[STUDY TEXT]:
Conservation of Natural Capital

Basic Policy

Our business activities are dependent on natural capital and also have some degree of impact on natural capital. For example, we utilize resources as materials, use and release water during manufacturing, and release emissions into the air. Alps Alpine set out to determine the level of dependence and the degree of impact, conducting a comprehensive assessment of our business footprint with the help of Ecological Footprint Japan*1.
From a corporate sustainability perspective, we see preserving and restoring the integrity of natural capital as essential. Alps Alpine needs to make ongoing use of natural capital within the limits of natural regeneration and we have made it our goal to realize corporate activities that are in harmony with nature’s regenerative capacity by fiscal 2050.

*1 Ecological Footprint Japan: https://ecofoot.jp/Open link in New Window

Calculating Our Business Footprint

We measured the business footprint of all our business activities in Japan to identify which functions of natural capital our business activities depend on, and to assess the environmental impact of those activities, at each stage of the product life cycle.

[DIRECTIVE]:
Condense the paragraph of the natural capital text that begins "Our business activities are dependent" into a short bulleted list that retains its main facts. The material that follows has no connection to the text on natural capital.

[INFORMATION GIVEN]:
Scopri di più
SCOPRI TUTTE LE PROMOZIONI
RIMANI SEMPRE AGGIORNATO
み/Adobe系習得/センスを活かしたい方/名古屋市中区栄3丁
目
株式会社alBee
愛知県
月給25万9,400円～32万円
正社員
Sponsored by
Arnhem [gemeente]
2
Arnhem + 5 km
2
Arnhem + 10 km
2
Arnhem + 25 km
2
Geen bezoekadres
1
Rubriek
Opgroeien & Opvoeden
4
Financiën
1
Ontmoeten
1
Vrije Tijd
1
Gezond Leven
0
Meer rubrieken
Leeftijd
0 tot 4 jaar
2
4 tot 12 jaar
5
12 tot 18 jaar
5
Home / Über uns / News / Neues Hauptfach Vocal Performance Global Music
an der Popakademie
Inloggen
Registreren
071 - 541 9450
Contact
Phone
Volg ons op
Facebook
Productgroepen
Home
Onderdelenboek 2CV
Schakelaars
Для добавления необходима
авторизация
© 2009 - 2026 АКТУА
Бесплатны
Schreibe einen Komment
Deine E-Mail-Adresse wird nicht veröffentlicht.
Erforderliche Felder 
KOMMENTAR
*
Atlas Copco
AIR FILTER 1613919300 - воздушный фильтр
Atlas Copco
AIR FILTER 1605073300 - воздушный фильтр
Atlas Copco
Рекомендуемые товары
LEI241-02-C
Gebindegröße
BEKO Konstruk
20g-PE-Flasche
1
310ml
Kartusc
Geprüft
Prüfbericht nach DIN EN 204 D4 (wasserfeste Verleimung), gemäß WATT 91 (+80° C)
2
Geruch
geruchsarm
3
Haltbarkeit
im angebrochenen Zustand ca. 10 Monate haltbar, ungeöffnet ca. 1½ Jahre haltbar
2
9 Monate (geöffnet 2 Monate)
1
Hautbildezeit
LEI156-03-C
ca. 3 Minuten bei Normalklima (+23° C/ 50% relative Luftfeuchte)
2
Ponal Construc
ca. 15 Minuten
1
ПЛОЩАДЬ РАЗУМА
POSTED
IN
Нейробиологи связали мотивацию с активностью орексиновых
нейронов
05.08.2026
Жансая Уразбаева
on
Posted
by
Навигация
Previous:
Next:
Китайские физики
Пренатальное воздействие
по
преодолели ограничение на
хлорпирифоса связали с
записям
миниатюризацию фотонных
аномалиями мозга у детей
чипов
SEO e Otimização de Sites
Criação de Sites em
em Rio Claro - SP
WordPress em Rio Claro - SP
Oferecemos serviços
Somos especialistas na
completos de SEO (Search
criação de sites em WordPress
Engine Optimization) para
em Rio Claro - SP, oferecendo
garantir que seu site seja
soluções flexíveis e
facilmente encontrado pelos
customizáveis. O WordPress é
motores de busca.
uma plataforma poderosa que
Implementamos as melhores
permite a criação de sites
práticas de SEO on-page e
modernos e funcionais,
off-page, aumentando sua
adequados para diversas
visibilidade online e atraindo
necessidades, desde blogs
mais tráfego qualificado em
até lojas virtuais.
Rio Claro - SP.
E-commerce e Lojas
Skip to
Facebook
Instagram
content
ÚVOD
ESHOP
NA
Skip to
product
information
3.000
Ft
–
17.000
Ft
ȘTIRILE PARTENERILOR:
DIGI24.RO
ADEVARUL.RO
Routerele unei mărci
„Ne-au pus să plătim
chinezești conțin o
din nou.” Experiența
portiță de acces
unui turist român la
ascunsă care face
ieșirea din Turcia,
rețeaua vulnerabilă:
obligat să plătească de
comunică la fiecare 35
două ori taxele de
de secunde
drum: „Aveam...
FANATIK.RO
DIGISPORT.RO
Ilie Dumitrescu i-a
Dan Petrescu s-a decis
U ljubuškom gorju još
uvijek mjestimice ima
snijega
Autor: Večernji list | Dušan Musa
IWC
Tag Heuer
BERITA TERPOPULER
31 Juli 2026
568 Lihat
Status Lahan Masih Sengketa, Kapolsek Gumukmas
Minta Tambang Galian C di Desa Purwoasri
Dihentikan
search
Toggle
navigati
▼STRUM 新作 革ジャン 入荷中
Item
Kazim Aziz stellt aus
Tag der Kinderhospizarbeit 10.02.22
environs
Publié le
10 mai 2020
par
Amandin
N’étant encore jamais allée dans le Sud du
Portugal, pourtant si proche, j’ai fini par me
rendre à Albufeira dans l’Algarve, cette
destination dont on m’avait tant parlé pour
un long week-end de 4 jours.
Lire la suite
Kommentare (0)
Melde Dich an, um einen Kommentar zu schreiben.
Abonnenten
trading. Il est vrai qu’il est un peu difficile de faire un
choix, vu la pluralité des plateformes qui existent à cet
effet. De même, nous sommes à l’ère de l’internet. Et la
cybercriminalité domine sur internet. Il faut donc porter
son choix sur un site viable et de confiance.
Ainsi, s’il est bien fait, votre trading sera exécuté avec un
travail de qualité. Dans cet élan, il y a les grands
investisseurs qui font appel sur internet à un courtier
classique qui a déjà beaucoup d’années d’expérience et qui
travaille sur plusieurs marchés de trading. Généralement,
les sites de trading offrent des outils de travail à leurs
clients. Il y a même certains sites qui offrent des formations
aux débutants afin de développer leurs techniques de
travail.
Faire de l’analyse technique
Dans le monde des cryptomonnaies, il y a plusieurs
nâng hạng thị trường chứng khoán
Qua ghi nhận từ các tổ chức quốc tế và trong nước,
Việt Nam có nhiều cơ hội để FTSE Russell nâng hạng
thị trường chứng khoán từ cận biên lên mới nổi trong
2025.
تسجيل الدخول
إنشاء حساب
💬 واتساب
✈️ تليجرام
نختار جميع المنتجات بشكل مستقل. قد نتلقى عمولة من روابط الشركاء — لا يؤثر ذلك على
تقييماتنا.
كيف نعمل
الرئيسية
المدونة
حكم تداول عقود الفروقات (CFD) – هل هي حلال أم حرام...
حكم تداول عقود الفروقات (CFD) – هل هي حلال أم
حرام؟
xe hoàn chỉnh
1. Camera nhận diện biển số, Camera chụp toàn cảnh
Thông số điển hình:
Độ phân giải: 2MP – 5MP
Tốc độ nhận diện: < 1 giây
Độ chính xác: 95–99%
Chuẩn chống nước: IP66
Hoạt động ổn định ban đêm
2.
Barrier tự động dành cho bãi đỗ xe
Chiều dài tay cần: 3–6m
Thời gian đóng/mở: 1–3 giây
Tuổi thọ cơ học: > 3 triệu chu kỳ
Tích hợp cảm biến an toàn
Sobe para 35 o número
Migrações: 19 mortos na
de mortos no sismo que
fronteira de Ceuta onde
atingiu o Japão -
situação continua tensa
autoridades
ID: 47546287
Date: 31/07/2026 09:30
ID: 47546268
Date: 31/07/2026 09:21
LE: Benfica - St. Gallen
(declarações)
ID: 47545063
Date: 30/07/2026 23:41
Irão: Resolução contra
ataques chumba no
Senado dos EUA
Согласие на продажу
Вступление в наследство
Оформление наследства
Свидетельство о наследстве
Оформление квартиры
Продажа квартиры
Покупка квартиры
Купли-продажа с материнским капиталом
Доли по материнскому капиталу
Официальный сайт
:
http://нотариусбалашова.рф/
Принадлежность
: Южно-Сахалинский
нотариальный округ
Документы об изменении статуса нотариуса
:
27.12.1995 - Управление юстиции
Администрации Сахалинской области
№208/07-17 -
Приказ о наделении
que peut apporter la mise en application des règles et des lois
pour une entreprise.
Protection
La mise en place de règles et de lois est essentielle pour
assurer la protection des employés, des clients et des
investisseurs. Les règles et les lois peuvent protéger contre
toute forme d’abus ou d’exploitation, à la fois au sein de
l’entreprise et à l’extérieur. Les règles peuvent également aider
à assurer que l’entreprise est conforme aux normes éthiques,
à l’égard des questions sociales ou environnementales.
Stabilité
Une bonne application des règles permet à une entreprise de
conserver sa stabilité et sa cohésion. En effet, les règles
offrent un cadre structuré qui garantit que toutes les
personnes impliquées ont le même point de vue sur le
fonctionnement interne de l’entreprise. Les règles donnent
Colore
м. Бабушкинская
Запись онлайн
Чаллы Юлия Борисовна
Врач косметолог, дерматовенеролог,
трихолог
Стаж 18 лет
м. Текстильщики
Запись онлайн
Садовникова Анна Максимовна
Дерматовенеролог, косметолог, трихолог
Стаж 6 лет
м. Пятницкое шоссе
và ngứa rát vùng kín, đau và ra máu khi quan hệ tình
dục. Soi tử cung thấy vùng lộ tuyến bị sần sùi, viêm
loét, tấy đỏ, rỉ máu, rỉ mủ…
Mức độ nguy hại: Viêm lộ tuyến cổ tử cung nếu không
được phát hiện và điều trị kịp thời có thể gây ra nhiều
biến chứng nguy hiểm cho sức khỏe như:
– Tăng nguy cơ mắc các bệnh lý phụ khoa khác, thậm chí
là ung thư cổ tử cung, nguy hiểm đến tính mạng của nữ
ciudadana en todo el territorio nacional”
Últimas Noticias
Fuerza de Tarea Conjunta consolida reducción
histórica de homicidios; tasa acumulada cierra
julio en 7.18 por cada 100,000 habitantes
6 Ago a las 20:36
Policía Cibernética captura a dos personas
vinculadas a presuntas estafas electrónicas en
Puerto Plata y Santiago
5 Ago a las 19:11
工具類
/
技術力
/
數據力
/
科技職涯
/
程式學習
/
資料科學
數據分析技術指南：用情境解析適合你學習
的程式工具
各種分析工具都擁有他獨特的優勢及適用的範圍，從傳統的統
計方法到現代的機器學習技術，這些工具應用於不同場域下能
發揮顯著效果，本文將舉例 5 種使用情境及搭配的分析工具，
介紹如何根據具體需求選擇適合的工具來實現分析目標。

[OUTPUT OF THE TASK]:
- Business activities depend on natural capital and also have some impact on it.
- Examples include using resources as materials, using and releasing water during manufacturing, and releasing emissions into the air.
- To determine the level of dependence and the degree of impact, Alps Alpine conducted a comprehensive assessment of its business footprint with the help of Ecological Footprint Japan.